## TEXTO DO EXERCÍCIO
• • • • • • •

Cerca de 50 estudantes católicas entre 4 e 11 anos começaram ontem seu segundo dia na escola protegidas pela tropa de choque da polícia, que mais uma vez enfrentou protestantes que se manifestavam contra a presença das meninas na Holy Cross Primary School, em Belfast, capital da Irlanda do Norte.
O incidente ocorreu apesar de apelos de ambas as partes por um fim do confronto. ''A situação é apavorante. Há um grande perigo de que o problema se espalhe para outras escolas da área'', alertou David Trimble, líder do maior partido protestante da Irlanda do Norte, os Unionistas do Ulster.
A polícia afastou à força cerca de 200 militantes da porta da escola para que as meninas pudessem entrar. Devido às manifestações violentas de segunda-feira, que deixaram uma mãe ferida, aproximadamente um terço das alunas permaneceu em casa ontem.
Segundo a polícia, 21 policiais ficaram feridos nos confrontos com os militantes protestantes na virada da noite. Pela manhã, durante a entrada das meninas na escola, um agente foi ferido por uma granada caseira.
A escola está localizada no norte de Belfast, a zona mais dividida da capital. Os protestantes afirmam que manterão a manifestação até que os católicos parem de atacar suas casas, que ficam ao lado da escola em um bairro predominantemente católico conhecido como Ardoyne.
De acordo com autoridades, o trabalho da polícia foi melhor realizado ontem, já que os manifestantes permaneceram mais longe das crianças.
Também ontem, vários protestantes cometeram atos violentos em um distrito vizinho de Ardoyne depois que a polícia confirmou ter detido quatro católicos suspeitos pelo assassinato de um garoto protestante de 16 anos.
A vítima, Thomas McDonald, foi fatalmente atingida segunda-feira quando um carro que a seguia em sua bicicleta bateu em sua traseira no bairro protestante de White City.

• • • • • • •

## INFORMAÇÕES DA FONTE

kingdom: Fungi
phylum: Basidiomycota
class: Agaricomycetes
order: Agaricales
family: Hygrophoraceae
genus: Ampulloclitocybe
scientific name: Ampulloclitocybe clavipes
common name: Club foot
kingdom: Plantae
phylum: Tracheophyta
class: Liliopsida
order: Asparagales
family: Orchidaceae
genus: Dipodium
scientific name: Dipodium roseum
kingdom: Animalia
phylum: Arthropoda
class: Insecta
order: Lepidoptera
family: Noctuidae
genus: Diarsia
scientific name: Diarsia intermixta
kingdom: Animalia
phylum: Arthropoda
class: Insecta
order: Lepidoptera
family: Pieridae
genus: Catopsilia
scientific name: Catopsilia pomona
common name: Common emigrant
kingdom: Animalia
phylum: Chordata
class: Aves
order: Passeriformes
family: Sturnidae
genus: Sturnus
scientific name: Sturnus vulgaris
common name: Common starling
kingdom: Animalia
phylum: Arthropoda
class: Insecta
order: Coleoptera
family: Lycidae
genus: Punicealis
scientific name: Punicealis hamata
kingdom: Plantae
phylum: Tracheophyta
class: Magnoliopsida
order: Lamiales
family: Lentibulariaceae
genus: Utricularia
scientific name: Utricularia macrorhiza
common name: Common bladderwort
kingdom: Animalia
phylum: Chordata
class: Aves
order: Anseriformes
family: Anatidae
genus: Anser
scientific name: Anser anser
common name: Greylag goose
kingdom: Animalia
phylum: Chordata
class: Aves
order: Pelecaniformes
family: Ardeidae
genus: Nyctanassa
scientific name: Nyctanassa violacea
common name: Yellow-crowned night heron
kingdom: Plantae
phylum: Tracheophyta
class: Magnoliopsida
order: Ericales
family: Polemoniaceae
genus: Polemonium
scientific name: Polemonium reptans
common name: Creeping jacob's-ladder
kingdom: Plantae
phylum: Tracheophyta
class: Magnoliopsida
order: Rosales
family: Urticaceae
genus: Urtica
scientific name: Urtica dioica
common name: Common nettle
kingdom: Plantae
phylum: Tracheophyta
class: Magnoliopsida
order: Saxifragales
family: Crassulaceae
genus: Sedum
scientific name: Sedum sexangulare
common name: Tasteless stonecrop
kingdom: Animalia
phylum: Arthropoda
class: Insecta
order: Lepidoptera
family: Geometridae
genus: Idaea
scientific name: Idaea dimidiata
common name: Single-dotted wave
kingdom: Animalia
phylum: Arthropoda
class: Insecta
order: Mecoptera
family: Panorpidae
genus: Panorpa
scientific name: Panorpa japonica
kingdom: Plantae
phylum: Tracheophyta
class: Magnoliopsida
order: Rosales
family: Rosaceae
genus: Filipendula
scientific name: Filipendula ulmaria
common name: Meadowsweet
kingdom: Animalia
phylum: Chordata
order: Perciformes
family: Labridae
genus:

• • • • • • •

## TAREFA A CUMPRIR
Você pode transcrever, sem alterar nada, o trecho da notícia sobre a escola em Belfast que começa em "A polícia afastou" e segue até "longe das crianças."?

## ESPAÇO PARA RESPOSTA
A polícia afastou à força cerca de 200 militantes da porta da escola para que as meninas pudessem entrar. Devido às manifestações violentas de segunda-feira, que deixaram uma mãe ferida, aproximadamente um terço das alunas permaneceu em casa ontem.
Segundo a polícia, 21 policiais ficaram feridos nos confrontos com os militantes protestantes na virada da noite. Pela manhã, durante a entrada das meninas na escola, um agente foi ferido por uma granada caseira.
A escola está localizada no norte de Belfast, a zona mais dividida da capital. Os protestantes afirmam que manterão a manifestação até que os católicos parem de atacar suas casas, que ficam ao lado da escola em um bairro predominantemente católico conhecido como Ardoyne.
De acordo com autoridades, o trabalho da polícia foi melhor realizado ontem, já que os manifestantes permaneceram mais longe das crianças.